We read with interest the comments from Dr Stefanidis et al., which point out some discrepancies between the recommendations in the recent guidelines on the management of patients with valvular heart disease1,2 and in particular those on the management of patients with atrial fibrillation.3

Guidelines are supposed to represent the best of our current knowledge, thus, they can only be supported by the knowledge existing in the field today. Unfortunately, in valvular disease, the level of evidence is more limited than in other domains and recommendations usually rely on expert consensus.

These limitations apply to the use of antiplatelet drugs on top of anticoagulation in patients with valve prostheses. Available trials show that antiplatelet drugs can be beneficial in patients with vascular disease alone as well as in those with vascular disease and prosthetic valves. The decrease in thrombo-embolic risk observed with the addition of antiplatelet drugs seems to be more related to a decrease in complications of coronary artery disease (myocardial infarction, heart failure, and sudden death) rather than to all embolic events.4 But it has not been demonstrated that this benefit is also present in those without vascular disease. In addition, all trials show consistently that when added to anticoagulation these agents increase the risk of bleeding. Thus, the ESC Task Force on Valvular Heart Disease propose to tailor this combined therapy to specific indications and not to expand to all patients.

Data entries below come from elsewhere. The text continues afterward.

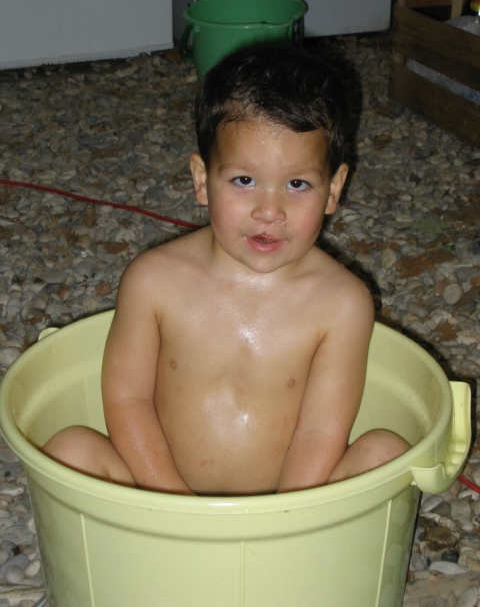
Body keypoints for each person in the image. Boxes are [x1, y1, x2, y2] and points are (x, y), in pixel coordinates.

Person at [44, 45, 410, 496]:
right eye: (244, 180)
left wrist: (286, 518)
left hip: (289, 507)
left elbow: (319, 433)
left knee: (387, 452)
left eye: (297, 184)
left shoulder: (342, 304)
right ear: (202, 179)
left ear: (333, 189)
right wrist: (171, 503)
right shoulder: (153, 281)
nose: (269, 211)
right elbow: (127, 400)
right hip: (156, 498)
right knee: (68, 450)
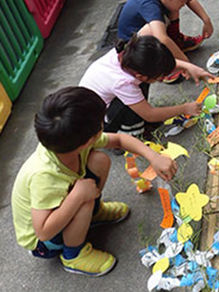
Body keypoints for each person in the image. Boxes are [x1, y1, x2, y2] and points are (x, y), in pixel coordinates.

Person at [11, 87, 177, 276]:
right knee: (83, 197)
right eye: (101, 124)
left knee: (99, 160)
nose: (103, 126)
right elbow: (43, 232)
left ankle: (94, 214)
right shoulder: (44, 176)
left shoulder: (67, 142)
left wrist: (153, 157)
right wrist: (77, 197)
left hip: (59, 209)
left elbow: (120, 140)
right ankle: (73, 255)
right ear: (89, 139)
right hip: (43, 243)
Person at [80, 34, 212, 137]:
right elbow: (150, 114)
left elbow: (157, 61)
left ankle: (136, 119)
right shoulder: (122, 83)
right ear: (140, 76)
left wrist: (187, 66)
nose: (163, 79)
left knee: (138, 92)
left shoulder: (129, 55)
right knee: (131, 105)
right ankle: (130, 133)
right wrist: (184, 108)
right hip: (99, 124)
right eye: (160, 77)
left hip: (99, 103)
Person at [117, 0, 213, 82]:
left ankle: (176, 43)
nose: (184, 5)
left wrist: (206, 20)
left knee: (174, 8)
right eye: (182, 2)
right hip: (132, 50)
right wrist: (188, 65)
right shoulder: (149, 5)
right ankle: (161, 64)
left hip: (146, 39)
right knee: (155, 30)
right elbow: (161, 38)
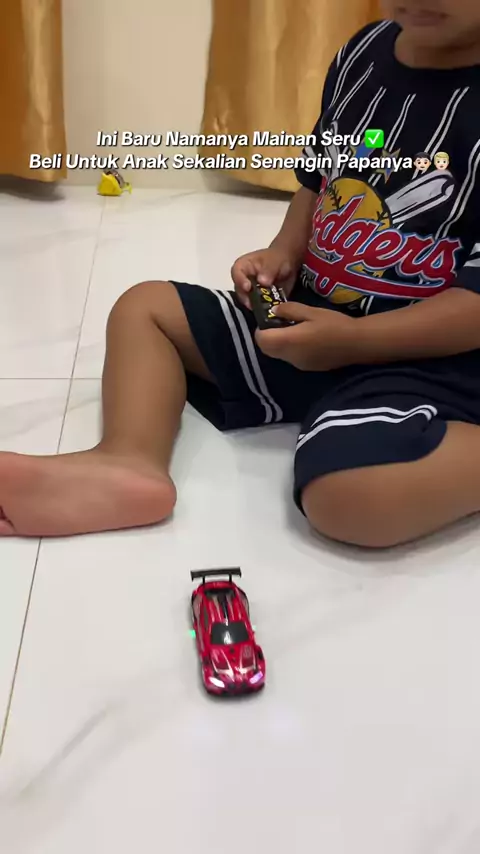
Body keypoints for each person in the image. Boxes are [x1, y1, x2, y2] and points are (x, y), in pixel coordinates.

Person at [1, 0, 480, 547]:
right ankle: (127, 460)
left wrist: (355, 342)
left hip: (435, 362)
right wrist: (284, 252)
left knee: (347, 498)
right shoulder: (363, 51)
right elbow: (319, 178)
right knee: (145, 309)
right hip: (315, 323)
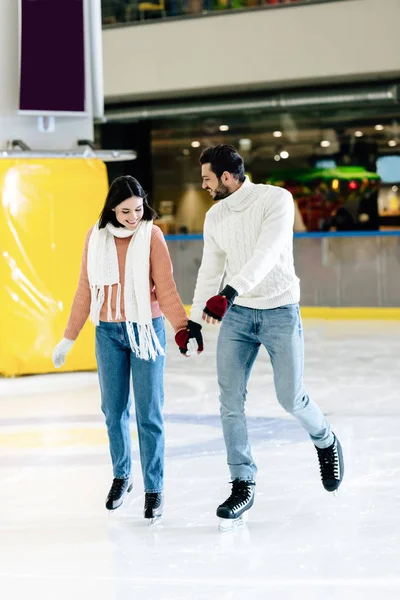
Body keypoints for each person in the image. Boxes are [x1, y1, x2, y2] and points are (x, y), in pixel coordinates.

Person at [190, 145, 344, 529]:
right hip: (239, 316)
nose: (204, 185)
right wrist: (194, 320)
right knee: (229, 400)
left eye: (208, 178)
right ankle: (243, 482)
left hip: (278, 309)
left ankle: (325, 439)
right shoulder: (215, 217)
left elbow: (267, 253)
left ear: (227, 177)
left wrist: (230, 292)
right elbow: (210, 271)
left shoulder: (276, 200)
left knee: (290, 396)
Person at [52, 176, 203, 522]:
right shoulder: (96, 237)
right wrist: (68, 337)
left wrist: (182, 329)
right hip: (108, 333)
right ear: (111, 208)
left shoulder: (152, 235)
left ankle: (154, 488)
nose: (133, 216)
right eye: (125, 211)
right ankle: (122, 476)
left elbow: (165, 287)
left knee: (149, 412)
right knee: (113, 410)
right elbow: (84, 290)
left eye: (138, 209)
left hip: (146, 330)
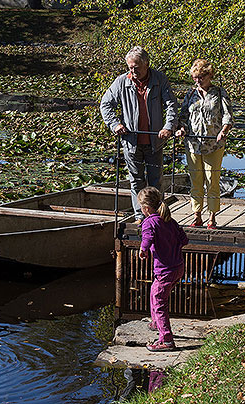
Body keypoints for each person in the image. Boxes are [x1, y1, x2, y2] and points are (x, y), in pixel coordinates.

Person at [100, 46, 179, 222]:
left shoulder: (159, 79)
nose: (132, 71)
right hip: (131, 141)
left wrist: (168, 127)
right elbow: (105, 104)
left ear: (146, 64)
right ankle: (140, 216)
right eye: (130, 67)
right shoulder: (122, 82)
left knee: (155, 181)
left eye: (136, 67)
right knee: (136, 181)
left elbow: (171, 105)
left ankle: (158, 217)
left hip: (154, 141)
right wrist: (115, 124)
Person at [175, 59, 234, 229]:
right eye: (195, 77)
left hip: (213, 145)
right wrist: (182, 129)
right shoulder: (190, 94)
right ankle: (197, 216)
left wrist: (224, 131)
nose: (197, 80)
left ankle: (212, 218)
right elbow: (184, 116)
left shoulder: (219, 93)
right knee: (196, 181)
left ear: (209, 75)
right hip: (193, 144)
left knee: (212, 181)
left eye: (201, 77)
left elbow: (228, 116)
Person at [138, 186, 189, 352]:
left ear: (146, 209)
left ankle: (166, 340)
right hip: (178, 267)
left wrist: (143, 249)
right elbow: (184, 239)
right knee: (154, 292)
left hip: (165, 270)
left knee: (159, 303)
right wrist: (170, 245)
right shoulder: (169, 220)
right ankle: (155, 323)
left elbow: (147, 237)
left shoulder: (149, 222)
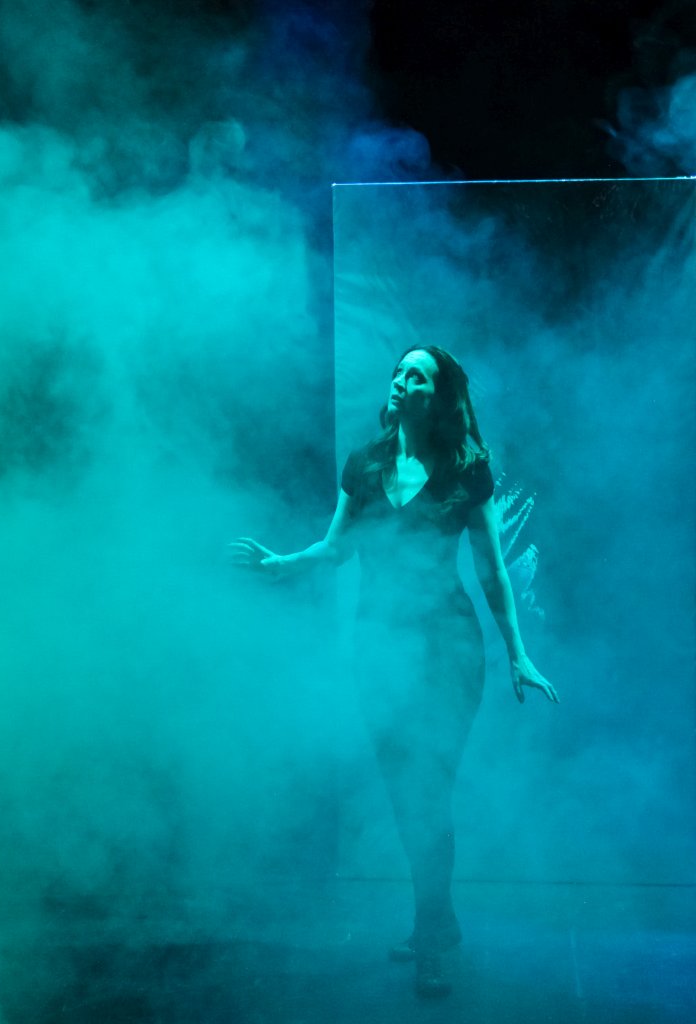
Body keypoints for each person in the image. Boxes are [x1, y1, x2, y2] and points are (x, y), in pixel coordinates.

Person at [230, 346, 557, 998]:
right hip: (379, 652)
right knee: (407, 799)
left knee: (427, 794)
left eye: (418, 376)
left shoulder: (467, 468)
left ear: (439, 397)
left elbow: (492, 570)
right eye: (399, 372)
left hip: (449, 651)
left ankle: (433, 940)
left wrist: (518, 653)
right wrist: (278, 565)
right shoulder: (366, 464)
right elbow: (335, 549)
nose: (402, 381)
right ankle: (436, 922)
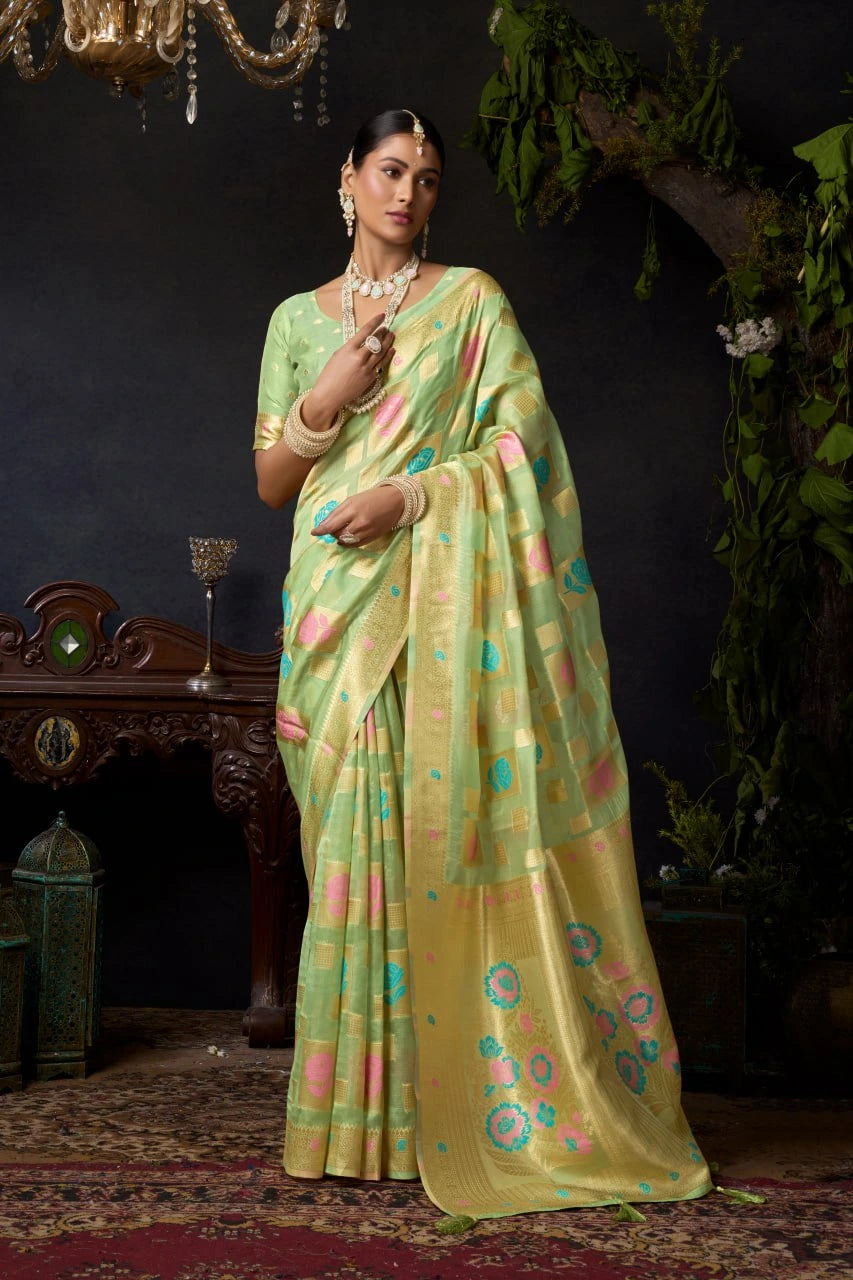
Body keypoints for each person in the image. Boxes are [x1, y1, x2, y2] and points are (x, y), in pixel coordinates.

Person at [252, 107, 720, 1226]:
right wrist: (337, 397)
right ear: (348, 181)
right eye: (389, 170)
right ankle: (345, 1122)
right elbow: (273, 479)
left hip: (436, 606)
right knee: (351, 857)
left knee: (433, 839)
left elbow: (521, 452)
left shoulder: (472, 307)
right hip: (330, 609)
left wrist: (410, 495)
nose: (408, 193)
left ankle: (439, 1114)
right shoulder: (293, 321)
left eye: (426, 177)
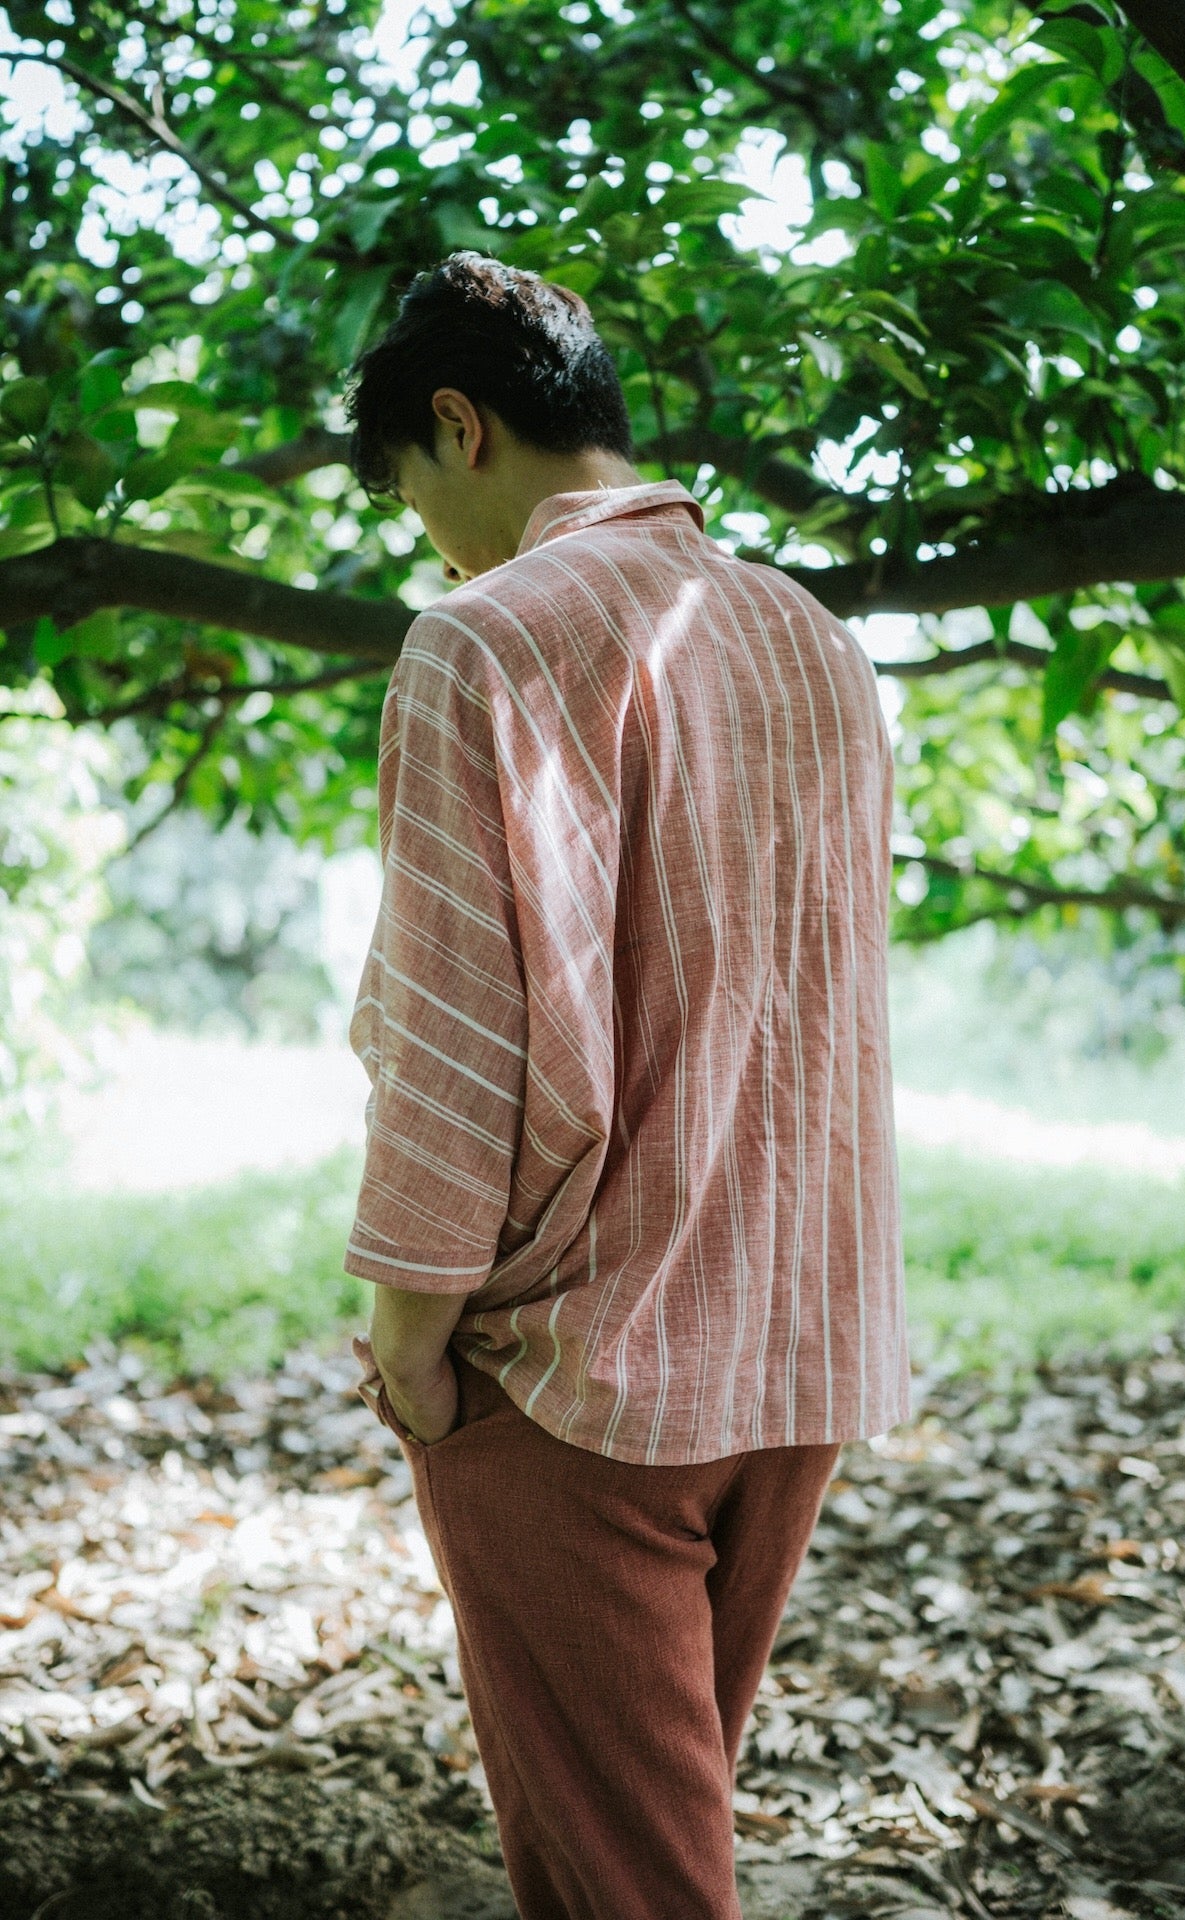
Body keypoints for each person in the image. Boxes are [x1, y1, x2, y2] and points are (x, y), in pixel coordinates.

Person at [343, 250, 908, 1920]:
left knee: (629, 1887)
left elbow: (462, 1030)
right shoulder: (810, 638)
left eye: (409, 493)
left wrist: (410, 1333)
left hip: (587, 1371)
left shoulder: (485, 643)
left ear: (462, 426)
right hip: (795, 1352)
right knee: (668, 1835)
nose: (426, 538)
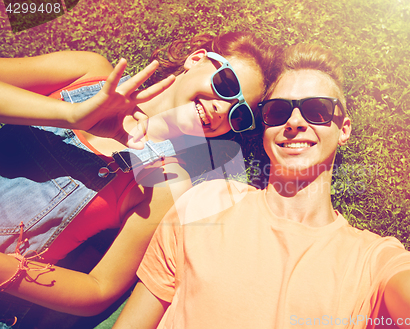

We recommend tailoring the degree of anticoagulation to the thrombo-embolic risk of the specific prosthesis and the patient. In a given patient with atrial fibrillation, the degree of anticoagulation is higher than those in sinus rhythm with no other risk factors.

Finally, there is no evidence to support the long-term use of antiplatelet agents in patients with bioprostheses who have no other indications.

These recommendations are also that of the ACC/AHA/ESC guidelines on atrial fibrillation,3 but are different to those in the ACC/AHA guidelines on valvular heart disease.2

However, it should be noted that fortunately the ACC/AHA and the ESC guidelines on valve disease are overall consistent in most domains and convey the same messages, the differences being in some topics where evidence is lacking.

Generally speaking, we agree that the large number of published guidelines, even more so if their recommendations are discordant, may well cause confusion for the reader and therefore limit their use in clinical practice, which is the final goal. The comments made by Dr Stefanidis should support the performance of further trials to provide better evidence and also that of consensus papers between the different Tasks Forces on a given field to underline the main messages and explain the potential discrepancies.